Data START
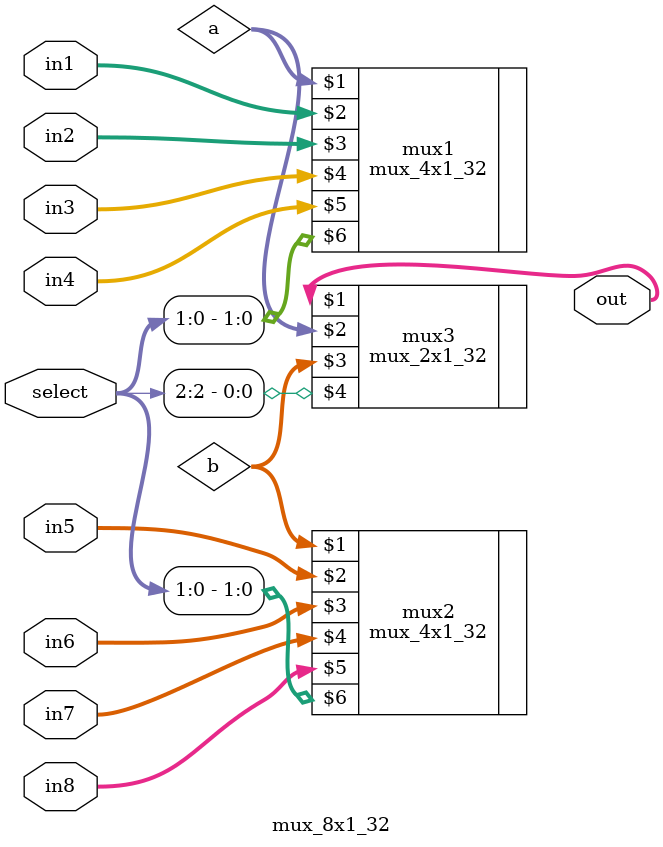
<source format=v>
module mux_8x1_32(out, in1, in2, in3, in4, in5, in6, in7, in8, select);
input [31:0] in1, in2, in3, in4, in5, in6, in7, in8;
input [2:0] select;
output [31:0] out;
wire [31:0]a, b;

mux_4x1_32 mux1(a, in1, in2, in3, in4, select[1:0]);
mux_4x1_32 mux2(b, in5, in6, in7, in8, select[1:0]);
mux_2x1_32 mux3(out, a, b, select[2]);

endmodule
</source>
Data END
What is required: If a line in the records above has the word "input", copy it out.

Problem solution:
input [31:0] in1, in2, in3, in4, in5, in6, in7, in8;
input [2:0] select;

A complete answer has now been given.